Sie ist ihm Kraftquelle und Hilfe gewesen. Paulus wusste, dass er leben würde, auch
wenn er stirbt.
Andererseits müssen wir zugeben: Ja, es gibt den Tod. Und das wusste Paulus auch.
Aber welche Bedeutung der Tod für einen Menschen hat, das entscheidet sich eben
daran, ob er sich an Christus klammert oder ob er in seinem Leben nur sich selbst
zum Maßstab aller Dinge machte.
Denn wer sich selbst zum Maßstab macht, dessen Leben findet mit dem Tod ein Ende.
Was sonst sollte dann noch sein?

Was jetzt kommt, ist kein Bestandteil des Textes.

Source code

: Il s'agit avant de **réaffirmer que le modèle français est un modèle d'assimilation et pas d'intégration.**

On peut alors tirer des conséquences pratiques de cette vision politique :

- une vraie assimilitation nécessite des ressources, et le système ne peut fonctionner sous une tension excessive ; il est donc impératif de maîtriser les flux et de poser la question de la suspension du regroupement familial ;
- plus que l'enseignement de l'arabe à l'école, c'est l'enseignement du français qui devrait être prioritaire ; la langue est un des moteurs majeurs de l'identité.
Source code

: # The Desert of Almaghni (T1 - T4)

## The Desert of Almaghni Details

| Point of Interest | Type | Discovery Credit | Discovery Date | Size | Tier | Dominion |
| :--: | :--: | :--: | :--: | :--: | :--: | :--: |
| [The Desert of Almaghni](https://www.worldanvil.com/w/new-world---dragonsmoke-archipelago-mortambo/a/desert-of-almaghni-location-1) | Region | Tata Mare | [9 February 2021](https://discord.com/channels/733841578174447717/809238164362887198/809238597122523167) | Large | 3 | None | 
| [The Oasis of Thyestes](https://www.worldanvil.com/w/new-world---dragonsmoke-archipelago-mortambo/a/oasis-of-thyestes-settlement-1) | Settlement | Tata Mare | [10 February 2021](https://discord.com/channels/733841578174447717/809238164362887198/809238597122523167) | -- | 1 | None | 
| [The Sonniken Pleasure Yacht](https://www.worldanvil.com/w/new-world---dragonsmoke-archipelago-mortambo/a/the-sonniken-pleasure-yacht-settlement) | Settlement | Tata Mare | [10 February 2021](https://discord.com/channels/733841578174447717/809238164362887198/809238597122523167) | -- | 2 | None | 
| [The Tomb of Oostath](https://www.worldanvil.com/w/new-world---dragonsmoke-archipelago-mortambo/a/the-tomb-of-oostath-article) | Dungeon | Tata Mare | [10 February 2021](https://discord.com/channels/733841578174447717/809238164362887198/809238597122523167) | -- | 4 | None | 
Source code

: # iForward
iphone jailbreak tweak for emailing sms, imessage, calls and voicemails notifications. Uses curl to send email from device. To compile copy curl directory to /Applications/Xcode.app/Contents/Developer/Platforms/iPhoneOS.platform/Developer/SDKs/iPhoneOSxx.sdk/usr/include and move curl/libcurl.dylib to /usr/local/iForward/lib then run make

Alles war ja von dem abhängig, was er in seinem
Leben getan hat. Und das findet mit dem Tod sein Ende.
Wer sich aber an Christus klammert, der wird aufgenommen in die Gemeinschaft derer,
die ihn in Ewigkeit anbeten. Denn Christus reißt uns aus dem Tod, er schenkt unserem
Leben einen tiefen Sinn, der sich ausdehnt über unser irdisches Leben hinaus, hinein
in das Reich Gottes.
Die Frage, wie das aussehen wird, kann niemand beantworten. Es bleibt ein Geheimnis.
Jesus konnte davon auch nur in Gleichnissen reden, z.B. dem vom Schatz im Acker oder
dem vom königlichen Hochzeitsmahl.
Wir dürfen jedenfalls darauf vertrauen, dass die Kraft Gottes, die dem Evangelium
innewohnt, weit hinausreicht über all das, was wir uns vorstellen können.
Nicht umsonst reden wir von einem Geheimnis, wenn wir versuchen, von Gott und seinem
Reich zu reden, denn es gibt Grenzen, die zu überschreiten wir schlicht nicht in der
Lage sind, weil uns dazu das nötige Handwerkszeug fehlt. Wir können nicht in die Welt
Gottes hineinschauen, außer eben durch das, was Jesus Christus getan und gepredigt hat.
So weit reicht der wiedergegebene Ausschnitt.